Интересно, что Клейн – единственный историк, который анализирует структуру власти в тюрьме и лагере с такой ясностью. Причина тому не только отсутствие цензуры, но еще и позднесоветское разочарование в романтических чувствах к народу. В беспощадном нарративе Клейна нет следов народничества, нет веры в самовоспроизводство народной культуры и в добродетели простых людей. «Культура» для Клейна – просветительская, цивилизующая и стандартизирующая сила, близкая к тому, что вкладывал в это понятие Мэтью Арнольд, а не игровая и релятивистская «культура» в ее постмодернистском понимании. Но этот взгляд сверху вниз не мешает Клейну испытывать сочувствие к жертвам государства, создавшего лагеря. Рассказывая о мучимой жизни в лагерях, он приводит детали столь жестокие, что его книгу иногда невыносимо читать. Тем не менее после жаркого обсуждения этой книги в 1990 году российские этнографы согласились с выводами Клейна. Со знанием дела его поддержал бывший лагерник Владимир Кабо, сам сидевший в 1949—1954 годах, а потом ставший профессиональным этнографом и специалистом по туземным культурам Австралии, куда он и переехал. Оба они согласились, что за тридцать лет, прошедших между лагерными сроками Кабо и Клейна, советские лагеря стали еще более жестокими. В своих мемуарах Кабо вспоминает, что его интерес к истории религии и магическим обрядам зародился именно в лагере[162]
.В интересе бывших зэков к истории я различаю несколько основных тем. Одна группа историков, приобретших опыт тюрьмы, лагеря или ссылки, сосредоточилась на макроистории власти. Это история сверху – нарративы внешней и внутренней колонизации в России и мире. В этих работах я нахожу масштабные иносказания о коллективизации и ГУЛАГе. Другая группа историков писала микроистории насилия, страданий и юмора, которые открылись им в лагерях. Это история снизу, и ее авторы смотрели на нее человечно и проницательно. В примитивном и первобытном они находили аллегории собственного лагерного опыта, пытаясь соединить их с историческим материалом. В их книгах видны следы экстремального, почти невообразимого для нас опыта насилия и выживания в тюрьмах и лагерях. Сама природа их опыта проводит границу между ними и нами, читателями. Эти историки удивляют или даже шокируют нас.
Историки обсуждали свой горький опыт со страстью, не вполне соответствовавшей их марксистскому образованию. Случайно ли я оказался в тюрьме? Если мое страдание вызвано советским режимом, то можно ли это объяснить произволом или мои страдания – продукт исторической необходимости? Находясь в заключении, Дмитрий Лихачев прочитал товарищам по несчастью импровизированную лекцию о роли случая в истории.
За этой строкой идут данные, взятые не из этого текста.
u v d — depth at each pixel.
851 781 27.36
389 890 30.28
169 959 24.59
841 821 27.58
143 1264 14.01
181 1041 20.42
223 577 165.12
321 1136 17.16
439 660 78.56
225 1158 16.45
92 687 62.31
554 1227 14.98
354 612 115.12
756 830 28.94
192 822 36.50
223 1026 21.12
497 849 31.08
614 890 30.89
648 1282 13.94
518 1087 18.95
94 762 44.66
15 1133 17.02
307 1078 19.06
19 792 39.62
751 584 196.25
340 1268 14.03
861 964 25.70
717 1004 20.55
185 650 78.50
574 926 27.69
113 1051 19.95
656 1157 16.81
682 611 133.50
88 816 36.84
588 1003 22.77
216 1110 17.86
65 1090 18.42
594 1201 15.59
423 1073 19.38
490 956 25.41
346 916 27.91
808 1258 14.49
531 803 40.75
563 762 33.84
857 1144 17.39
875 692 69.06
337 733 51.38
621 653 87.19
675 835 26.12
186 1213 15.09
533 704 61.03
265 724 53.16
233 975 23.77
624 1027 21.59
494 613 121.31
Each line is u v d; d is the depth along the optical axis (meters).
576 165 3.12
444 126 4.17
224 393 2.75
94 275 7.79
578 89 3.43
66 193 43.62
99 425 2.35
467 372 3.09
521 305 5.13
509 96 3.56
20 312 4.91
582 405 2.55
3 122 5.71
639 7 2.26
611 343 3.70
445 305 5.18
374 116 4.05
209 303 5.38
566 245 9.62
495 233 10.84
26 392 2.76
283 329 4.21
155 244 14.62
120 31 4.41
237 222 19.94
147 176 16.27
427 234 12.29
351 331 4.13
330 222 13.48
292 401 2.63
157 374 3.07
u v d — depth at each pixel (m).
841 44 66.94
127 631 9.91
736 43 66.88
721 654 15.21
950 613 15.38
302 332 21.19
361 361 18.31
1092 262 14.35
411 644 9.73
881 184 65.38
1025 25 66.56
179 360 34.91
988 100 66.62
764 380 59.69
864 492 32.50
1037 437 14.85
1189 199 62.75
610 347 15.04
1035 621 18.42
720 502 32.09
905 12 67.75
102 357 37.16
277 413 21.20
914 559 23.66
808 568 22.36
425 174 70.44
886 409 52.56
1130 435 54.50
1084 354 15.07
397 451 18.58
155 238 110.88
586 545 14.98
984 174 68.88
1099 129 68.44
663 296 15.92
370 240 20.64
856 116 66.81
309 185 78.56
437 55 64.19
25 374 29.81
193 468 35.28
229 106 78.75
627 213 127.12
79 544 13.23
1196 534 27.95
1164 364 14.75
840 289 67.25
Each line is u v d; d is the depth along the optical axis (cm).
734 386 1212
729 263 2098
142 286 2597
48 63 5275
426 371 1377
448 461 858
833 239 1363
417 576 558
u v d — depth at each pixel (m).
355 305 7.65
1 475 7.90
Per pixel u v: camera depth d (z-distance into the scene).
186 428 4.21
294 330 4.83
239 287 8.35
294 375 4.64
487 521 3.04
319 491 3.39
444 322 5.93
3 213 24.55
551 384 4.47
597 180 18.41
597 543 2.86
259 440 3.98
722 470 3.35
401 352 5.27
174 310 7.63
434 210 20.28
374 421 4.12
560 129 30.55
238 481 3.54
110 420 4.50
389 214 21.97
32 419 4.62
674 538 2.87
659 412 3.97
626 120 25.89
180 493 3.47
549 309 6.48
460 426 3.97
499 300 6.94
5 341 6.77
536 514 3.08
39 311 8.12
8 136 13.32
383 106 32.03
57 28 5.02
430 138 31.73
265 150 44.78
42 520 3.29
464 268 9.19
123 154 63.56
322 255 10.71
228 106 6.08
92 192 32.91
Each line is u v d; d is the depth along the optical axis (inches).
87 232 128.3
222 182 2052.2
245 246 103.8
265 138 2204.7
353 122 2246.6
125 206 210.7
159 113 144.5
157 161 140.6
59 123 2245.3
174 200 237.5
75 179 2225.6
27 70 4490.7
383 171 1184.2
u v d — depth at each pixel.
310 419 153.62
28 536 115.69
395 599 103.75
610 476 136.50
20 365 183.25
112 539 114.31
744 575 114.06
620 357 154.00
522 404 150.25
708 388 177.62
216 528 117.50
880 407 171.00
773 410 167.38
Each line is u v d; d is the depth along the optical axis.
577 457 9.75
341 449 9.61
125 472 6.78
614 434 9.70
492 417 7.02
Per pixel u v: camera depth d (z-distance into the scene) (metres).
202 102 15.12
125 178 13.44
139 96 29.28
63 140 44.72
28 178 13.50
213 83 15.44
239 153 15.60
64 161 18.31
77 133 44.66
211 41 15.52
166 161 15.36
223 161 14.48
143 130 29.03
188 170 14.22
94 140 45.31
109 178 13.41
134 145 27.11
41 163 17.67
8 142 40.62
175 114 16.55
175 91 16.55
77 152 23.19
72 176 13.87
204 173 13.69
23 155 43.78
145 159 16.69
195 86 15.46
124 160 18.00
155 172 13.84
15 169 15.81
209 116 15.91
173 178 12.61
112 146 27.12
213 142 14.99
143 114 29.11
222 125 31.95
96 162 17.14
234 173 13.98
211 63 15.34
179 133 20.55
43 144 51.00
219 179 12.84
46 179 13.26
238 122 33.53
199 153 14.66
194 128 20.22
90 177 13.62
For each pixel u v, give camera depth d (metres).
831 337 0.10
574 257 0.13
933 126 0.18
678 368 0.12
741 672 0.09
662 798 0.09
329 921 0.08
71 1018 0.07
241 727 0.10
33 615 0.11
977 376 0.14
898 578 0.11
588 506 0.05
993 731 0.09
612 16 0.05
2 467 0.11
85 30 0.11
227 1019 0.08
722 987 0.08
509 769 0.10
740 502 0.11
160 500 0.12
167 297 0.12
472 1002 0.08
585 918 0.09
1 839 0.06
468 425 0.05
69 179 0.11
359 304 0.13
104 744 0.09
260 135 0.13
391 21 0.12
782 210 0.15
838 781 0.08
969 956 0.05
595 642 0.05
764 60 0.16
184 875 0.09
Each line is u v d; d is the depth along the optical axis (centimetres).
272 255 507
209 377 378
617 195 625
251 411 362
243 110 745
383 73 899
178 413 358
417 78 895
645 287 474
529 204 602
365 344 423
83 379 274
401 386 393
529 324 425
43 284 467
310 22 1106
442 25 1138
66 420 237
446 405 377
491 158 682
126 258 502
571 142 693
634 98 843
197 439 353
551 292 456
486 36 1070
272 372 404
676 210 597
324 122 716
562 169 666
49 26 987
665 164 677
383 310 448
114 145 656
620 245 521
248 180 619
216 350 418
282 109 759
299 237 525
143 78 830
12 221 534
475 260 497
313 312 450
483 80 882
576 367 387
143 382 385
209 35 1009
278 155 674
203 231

Отрицая роль случая скорее с фрейдистских, чем с марксистских, позиций, он утверждал, что каждый человек сам определяет свою судьбу, знает он об этом или нет. К примеру, объяснял он, жизнь поэтов-романтиков в среднем была короткой, а писателей-реалистов – долгой, и в обоих случаях они сами делали свой выбор. Точно так же, по мнению Лихачева, каждый заключенный сам определяет обстоятельства своего ареста. Так Лихачев рассуждал в 1928 году; пятьдесят лет спустя он высмеивал эти свои юношеские идеи. Теперь он считал, что для умственной жизни в тюрьме и лагере типичны подобные идеи, идущие против здравого смысла и в конечном счете бессмысленные.
Годы в лагере или ссылке расширили социальный горизонт выживших до пределов, немыслимых в иных обстоятельствах. В Соловецком лагере Лихачев и другие интеллектуалы познакомились с православными монахами, серийными убийцами, старыми большевиками, профессиональными ворами, религиозными сектантами, морскими офицерами, узбекскими националистами и множеством других людей, которых не встретили бы в других местах. Выжив в лагере, интеллектуал почти неизбежно становился этнографом-любителем. В более общем плане опустившееся, одичавшее, отчаянное население тюрем и лагерей стало для этих интеллектуалов советским Другим, отдаленным аналогом «благородных дикарей» эпохи Просвещения.